Transverse waves are a type of mechanical wave that move perpendicular to the direction of energy transfer. This means that the particles of the medium through which the wave is traveling vibrate up and down or side to side as the wave passes through them.

## 2. How do transverse waves differ from longitudinal waves?

Unlike transverse waves, longitudinal waves move parallel to the direction of energy transfer. This means that the particles of the medium through which the wave is traveling vibrate back and forth in the same direction as the wave itself.

## 3. What are some examples of transverse and longitudinal waves?

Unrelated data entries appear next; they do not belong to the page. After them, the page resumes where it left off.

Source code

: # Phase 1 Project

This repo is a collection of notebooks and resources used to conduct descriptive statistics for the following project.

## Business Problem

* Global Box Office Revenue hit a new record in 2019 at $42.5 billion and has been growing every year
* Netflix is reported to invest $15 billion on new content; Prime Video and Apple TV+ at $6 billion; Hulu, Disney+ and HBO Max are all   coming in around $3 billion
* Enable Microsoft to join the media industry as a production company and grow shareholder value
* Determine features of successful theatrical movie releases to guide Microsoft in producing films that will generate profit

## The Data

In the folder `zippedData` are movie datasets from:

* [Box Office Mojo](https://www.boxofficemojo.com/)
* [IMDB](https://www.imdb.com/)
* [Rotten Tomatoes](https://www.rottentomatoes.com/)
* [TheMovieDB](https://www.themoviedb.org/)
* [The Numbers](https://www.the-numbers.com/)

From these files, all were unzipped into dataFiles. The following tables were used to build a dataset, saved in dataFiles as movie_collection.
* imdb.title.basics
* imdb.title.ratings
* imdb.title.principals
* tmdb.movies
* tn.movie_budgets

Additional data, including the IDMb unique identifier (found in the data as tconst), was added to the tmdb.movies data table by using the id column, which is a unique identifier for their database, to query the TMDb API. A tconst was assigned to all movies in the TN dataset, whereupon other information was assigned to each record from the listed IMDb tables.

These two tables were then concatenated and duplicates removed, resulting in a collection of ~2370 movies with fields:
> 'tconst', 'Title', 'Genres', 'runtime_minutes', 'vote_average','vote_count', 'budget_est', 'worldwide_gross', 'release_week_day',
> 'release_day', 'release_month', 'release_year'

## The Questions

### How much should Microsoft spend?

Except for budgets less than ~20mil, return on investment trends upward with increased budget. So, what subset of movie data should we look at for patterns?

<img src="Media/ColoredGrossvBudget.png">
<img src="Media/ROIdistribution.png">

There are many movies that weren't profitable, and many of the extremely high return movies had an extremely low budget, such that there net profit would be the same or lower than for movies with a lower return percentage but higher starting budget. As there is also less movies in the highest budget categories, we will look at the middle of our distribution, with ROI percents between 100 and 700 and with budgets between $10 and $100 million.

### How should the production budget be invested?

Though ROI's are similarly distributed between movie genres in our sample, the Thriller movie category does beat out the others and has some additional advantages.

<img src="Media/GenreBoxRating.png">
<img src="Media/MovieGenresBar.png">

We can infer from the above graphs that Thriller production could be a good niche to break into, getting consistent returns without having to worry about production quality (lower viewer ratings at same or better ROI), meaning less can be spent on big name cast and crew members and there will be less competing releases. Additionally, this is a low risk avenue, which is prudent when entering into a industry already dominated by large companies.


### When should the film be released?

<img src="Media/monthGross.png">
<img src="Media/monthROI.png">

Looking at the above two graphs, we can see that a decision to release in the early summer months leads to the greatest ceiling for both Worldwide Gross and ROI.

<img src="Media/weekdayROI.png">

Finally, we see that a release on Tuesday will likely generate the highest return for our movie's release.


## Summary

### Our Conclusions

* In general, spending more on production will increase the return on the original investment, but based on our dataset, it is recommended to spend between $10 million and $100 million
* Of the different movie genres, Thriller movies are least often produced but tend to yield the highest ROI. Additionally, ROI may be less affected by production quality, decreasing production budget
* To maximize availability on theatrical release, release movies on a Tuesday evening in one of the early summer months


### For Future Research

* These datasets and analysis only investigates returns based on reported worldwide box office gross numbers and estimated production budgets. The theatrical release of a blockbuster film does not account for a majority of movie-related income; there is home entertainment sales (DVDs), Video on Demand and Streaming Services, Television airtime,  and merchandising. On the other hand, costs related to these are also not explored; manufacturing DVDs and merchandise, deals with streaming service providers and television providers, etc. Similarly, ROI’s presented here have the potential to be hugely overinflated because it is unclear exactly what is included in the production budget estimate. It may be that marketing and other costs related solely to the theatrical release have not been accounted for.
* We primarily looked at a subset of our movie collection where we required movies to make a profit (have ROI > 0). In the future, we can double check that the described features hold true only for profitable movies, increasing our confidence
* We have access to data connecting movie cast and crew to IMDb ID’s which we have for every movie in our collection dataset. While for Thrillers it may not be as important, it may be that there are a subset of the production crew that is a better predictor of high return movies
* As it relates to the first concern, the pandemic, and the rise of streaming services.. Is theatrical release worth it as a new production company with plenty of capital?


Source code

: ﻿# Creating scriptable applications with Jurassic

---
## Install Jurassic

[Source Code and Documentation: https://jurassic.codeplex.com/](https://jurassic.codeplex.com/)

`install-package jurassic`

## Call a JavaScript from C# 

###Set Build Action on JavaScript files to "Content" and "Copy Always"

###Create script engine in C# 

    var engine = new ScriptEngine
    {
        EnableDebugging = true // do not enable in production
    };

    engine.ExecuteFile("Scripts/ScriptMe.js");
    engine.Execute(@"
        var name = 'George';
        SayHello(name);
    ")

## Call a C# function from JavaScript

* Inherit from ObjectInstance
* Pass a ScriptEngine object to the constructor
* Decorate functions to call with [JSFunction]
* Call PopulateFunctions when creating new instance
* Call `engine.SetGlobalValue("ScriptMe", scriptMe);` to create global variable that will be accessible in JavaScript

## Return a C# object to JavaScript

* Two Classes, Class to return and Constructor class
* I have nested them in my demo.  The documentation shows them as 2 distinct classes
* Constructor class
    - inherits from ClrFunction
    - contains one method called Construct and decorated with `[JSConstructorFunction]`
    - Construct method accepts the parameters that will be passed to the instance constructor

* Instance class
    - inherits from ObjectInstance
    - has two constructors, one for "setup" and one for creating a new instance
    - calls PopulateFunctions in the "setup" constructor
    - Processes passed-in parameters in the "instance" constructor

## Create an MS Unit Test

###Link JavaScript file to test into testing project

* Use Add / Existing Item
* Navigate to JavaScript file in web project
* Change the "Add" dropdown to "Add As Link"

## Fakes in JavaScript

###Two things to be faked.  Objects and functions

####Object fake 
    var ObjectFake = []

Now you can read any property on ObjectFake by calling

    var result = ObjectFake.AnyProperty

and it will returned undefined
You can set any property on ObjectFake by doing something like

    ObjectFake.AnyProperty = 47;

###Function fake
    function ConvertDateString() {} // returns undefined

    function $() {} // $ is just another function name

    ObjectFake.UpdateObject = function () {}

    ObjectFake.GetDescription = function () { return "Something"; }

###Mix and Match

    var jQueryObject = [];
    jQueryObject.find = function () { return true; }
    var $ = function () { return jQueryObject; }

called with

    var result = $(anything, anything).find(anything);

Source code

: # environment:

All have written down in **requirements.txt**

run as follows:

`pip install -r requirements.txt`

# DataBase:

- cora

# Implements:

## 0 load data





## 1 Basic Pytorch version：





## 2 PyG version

Transverse waves can be seen in water ripples, light waves, and seismic S waves. Longitudinal waves can be seen in sound waves and seismic P waves.

## 4. How do transverse and longitudinal waves travel through different mediums?

Transverse waves can travel through solids, liquids, and gases, but they cannot travel through a vacuum. Longitudinal waves, on the other hand, can travel through all three states of matter as well as a vacuum.

## 5. How are transverse and longitudinal waves measured and described?

The amplitude, wavelength, and frequency of a transverse wave can be measured and described. For longitudinal waves, the amplitude, wavelength, and period (inverse of frequency) can be measured and described.